#### [WHAT YOU SHOULD DO]
Repeat every item below verbatim, line by line, without altering anything.
---- DATASET RECORDS
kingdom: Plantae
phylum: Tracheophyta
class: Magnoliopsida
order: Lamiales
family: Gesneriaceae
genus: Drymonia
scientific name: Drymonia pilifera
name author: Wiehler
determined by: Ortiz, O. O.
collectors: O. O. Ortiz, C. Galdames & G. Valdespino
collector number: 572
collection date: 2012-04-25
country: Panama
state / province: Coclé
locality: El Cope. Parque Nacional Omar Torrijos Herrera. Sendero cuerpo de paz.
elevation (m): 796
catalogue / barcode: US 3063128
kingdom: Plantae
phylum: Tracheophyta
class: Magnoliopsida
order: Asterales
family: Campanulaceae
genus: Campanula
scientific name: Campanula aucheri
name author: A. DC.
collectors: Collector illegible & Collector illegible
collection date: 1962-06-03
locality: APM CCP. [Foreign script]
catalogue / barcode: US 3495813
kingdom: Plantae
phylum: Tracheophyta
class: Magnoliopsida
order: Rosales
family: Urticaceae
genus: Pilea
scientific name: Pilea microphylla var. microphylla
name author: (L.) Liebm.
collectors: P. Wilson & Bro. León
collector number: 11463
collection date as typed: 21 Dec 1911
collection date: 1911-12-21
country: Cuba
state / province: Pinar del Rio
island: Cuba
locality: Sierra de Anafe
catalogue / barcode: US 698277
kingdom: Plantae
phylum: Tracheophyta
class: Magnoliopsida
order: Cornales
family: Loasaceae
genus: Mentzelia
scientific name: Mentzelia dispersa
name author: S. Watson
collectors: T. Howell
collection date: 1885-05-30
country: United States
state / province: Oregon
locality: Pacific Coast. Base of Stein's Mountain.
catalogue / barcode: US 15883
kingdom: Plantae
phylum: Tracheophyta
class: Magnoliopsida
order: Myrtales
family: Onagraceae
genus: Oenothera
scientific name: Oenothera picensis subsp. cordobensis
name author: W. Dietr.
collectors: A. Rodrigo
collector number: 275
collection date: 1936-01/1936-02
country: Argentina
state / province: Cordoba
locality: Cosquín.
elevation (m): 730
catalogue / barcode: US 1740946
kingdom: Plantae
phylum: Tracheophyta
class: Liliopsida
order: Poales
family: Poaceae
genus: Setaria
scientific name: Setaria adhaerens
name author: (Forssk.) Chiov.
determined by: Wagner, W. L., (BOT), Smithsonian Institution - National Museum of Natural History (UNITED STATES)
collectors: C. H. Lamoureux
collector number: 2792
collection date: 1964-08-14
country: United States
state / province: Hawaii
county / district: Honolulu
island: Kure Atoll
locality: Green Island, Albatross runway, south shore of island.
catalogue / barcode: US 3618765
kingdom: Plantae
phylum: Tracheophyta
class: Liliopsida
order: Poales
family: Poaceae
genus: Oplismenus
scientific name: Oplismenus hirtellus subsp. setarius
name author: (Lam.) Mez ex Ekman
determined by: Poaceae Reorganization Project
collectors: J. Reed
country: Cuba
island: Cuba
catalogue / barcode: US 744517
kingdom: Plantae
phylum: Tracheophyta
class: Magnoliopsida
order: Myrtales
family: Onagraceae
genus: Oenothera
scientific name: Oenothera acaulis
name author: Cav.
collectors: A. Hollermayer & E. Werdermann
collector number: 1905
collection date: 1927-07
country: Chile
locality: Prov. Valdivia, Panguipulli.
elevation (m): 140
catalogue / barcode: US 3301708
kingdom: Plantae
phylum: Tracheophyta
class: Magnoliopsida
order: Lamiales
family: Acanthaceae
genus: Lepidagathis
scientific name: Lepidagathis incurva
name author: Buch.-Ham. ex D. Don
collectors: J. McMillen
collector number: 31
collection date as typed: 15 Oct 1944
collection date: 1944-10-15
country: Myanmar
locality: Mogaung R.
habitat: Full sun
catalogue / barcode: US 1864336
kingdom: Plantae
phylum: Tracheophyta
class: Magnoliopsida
--------
#### [EXERCISE OUTPUT]
kingdom: Plantae
phylum: Tracheophyta
class: Magnoliopsida
order: Lamiales
family: Gesneriaceae
genus: Drymonia
scientific name: Drymonia pilifera
name author: Wiehler
determined by: Ortiz, O. O.
collectors: O. O. Ortiz, C. Galdames & G. Valdespino
collector number: 572
collection date: 2012-04-25
country: Panama
state / province: Coclé
locality: El Cope. Parque Nacional Omar Torrijos Herrera. Sendero cuerpo de paz.
elevation (m): 796
catalogue / barcode: US 3063128
kingdom: Plantae
phylum: Tracheophyta
class: Magnoliopsida
order: Asterales
family: Campanulaceae
genus: Campanula
scientific name: Campanula aucheri
name author: A. DC.
collectors: Collector illegible & Collector illegible
collection date: 1962-06-03
locality: APM CCP. [Foreign script]
catalogue / barcode: US 3495813
kingdom: Plantae
phylum: Tracheophyta
class: Magnoliopsida
order: Rosales
family: Urticaceae
genus: Pilea
scientific name: Pilea microphylla var. microphylla
name author: (L.) Liebm.
collectors: P. Wilson & Bro. León
collector number: 11463
collection date as typed: 21 Dec 1911
collection date: 1911-12-21
country: Cuba
state / province: Pinar del Rio
island: Cuba
locality: Sierra de Anafe
catalogue / barcode: US 698277
kingdom: Plantae
phylum: Tracheophyta
class: Magnoliopsida
order: Cornales
family: Loasaceae
genus: Mentzelia
scientific name: Mentzelia dispersa
name author: S. Watson
collectors: T. Howell
collection date: 1885-05-30
country: United States
state / province: Oregon
locality: Pacific Coast. Base of Stein's Mountain.
catalogue / barcode: US 15883
kingdom: Plantae
phylum: Tracheophyta
class: Magnoliopsida
order: Myrtales
family: Onagraceae
genus: Oenothera
scientific name: Oenothera picensis subsp. cordobensis
name author: W. Dietr.
collectors: A. Rodrigo
collector number: 275
collection date: 1936-01/1936-02
country: Argentina
state / province: Cordoba
locality: Cosquín.
elevation (m): 730
catalogue / barcode: US 1740946
kingdom: Plantae
phylum: Tracheophyta
class: Liliopsida
order: Poales
family: Poaceae
genus: Setaria
scientific name: Setaria adhaerens
name author: (Forssk.) Chiov.
determined by: Wagner, W. L., (BOT), Smithsonian Institution - National Museum of Natural History (UNITED STATES)
collectors: C. H. Lamoureux
collector number: 2792
collection date: 1964-08-14
country: United States
state / province: Hawaii
county / district: Honolulu
island: Kure Atoll
locality: Green Island, Albatross runway, south shore of island.
catalogue / barcode: US 3618765
kingdom: Plantae
phylum: Tracheophyta
class: Liliopsida
order: Poales
family: Poaceae
genus: Oplismenus
scientific name: Oplismenus hirtellus subsp. setarius
name author: (Lam.) Mez ex Ekman
determined by: Poaceae Reorganization Project
collectors: J. Reed
country: Cuba
island: Cuba
catalogue / barcode: US 744517
kingdom: Plantae
phylum: Tracheophyta
class: Magnoliopsida
order: Myrtales
family: Onagraceae
genus: Oenothera
scientific name: Oenothera acaulis
name author: Cav.
collectors: A. Hollermayer & E. Werdermann
collector number: 1905
collection date: 1927-07
country: Chile
locality: Prov. Valdivia, Panguipulli.
elevation (m): 140
catalogue / barcode: US 3301708
kingdom: Plantae
phylum: Tracheophyta
class: Magnoliopsida
order: Lamiales
family: Acanthaceae
genus: Lepidagathis
scientific name: Lepidagathis incurva
name author: Buch.-Ham. ex D. Don
collectors: J. McMillen
collector number: 31
collection date as typed: 15 Oct 1944
collection date: 1944-10-15
country: Myanmar
locality: Mogaung R.
habitat: Full sun
catalogue / barcode: US 1864336
kingdom: Plantae
phylum: Tracheophyta
class: Magnoliopsida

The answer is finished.